There’s something about accomplishing something big. It’s great when you’re finished and you emerge with the group you did it with. During training I’m swimming four days a week, running, cycling, lifting, yoga, and it’s a huge pain. It’s a huge effort. There’s suffering involved. It’s a struggle. We’re dealing with cold water. But, finishing it puts everything into perspective. We’re going to emerge from the water together. We’ll celebrate with our families. We’ll party, we’ll laugh, and then we’ll have this incredible memory together.
That’s really life transforming. And, it’s kind of symbolic for what a lot of us have experienced these last couple of COVID years of limitation, of sacrifice, of struggle, fearfulness, of anxiety, and of having to persevere through that. What we’re doing is a great opportunity for other people who’ve been anxious or struggling personally these last couple of years. By praying for us and giving to Team Hope in Motion people can have their personal agency restored to them, after it’s felt so suppressed for so long. Ordinary people just like us might even consider doing something similar, like starting their own local event that raises money for the efforts of Team Hope In Motion.
I think that is something that I’m excited about, seeing people having personal agency to coordinate and, as a community, have a vision for this sort of thing themselves. Like, I’m just a regular dude. And so are these guys. Right? They swim a lot faster than me. So, I’m even more regular than they are. And that’s what the world is filled with, regular people who can do great things.
The whole purpose of this isn’t just to swim across Lake Michigan. It’s to begin to strengthen and expand a whole new organization, Team Hope in Motion. We certainly want to raise money and to inspire people to see what we’re doing in sending medical teams to Guatemala to operate on people for free so they can walk again. But we also want people to be inspired by what we’re doing as well.

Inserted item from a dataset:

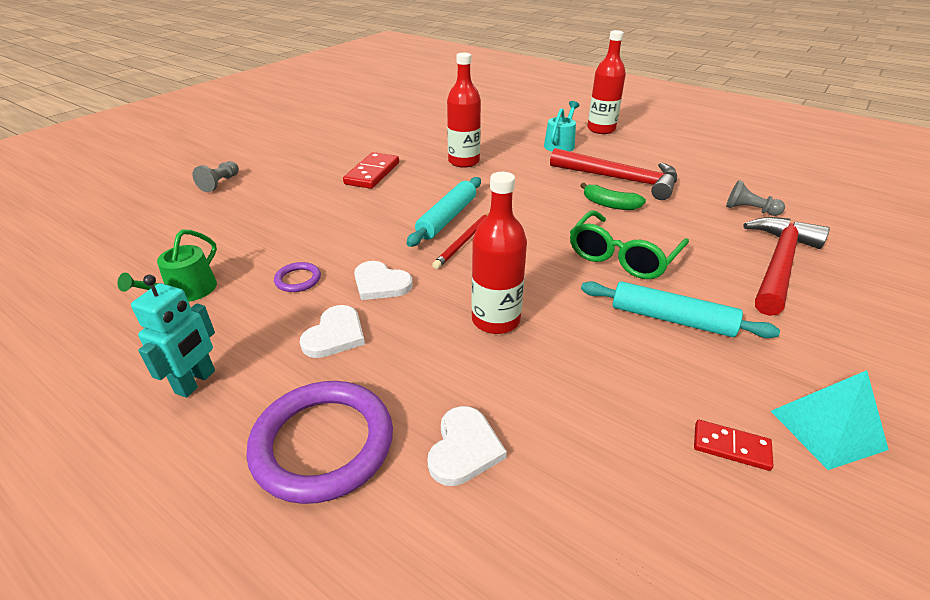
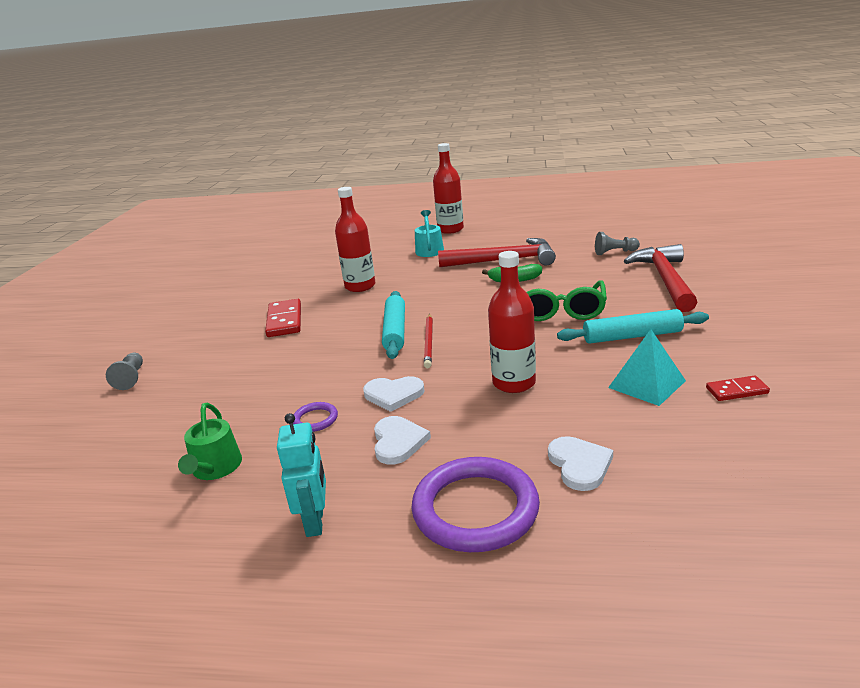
camera: 25 degrees left, 10 degrees down
(827, 429) = (777, 359): turquoise pyramid -> turquoise pyramid (647, 384)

We want to help contribute to a culture of hope. And that’s what the name of this is, Team Hope in Motion. Hope requires action. It requires motion. Otherwise, it’s just empty dreaming. We want to inspire people to take action, to make that hope work for others.Dan Herron and his team of friends were the third group to attempt to swim across Lake Michigan. More people have walked on the surface of the moon than have swam the big Lake. Unfortunately, during their window of time, there were 15-20 knot winds, and waves as high as 5-7 feet in the center of the Lake. So, the team determined that the conditions were too dangerous to swim, let alone take a boat out. The team fell back on their next best plan—they swam the first and the final miles of their 60-mile swim in Lake Michigan, while swimming the remainder, relay style, non-stop in Lake Hamlin.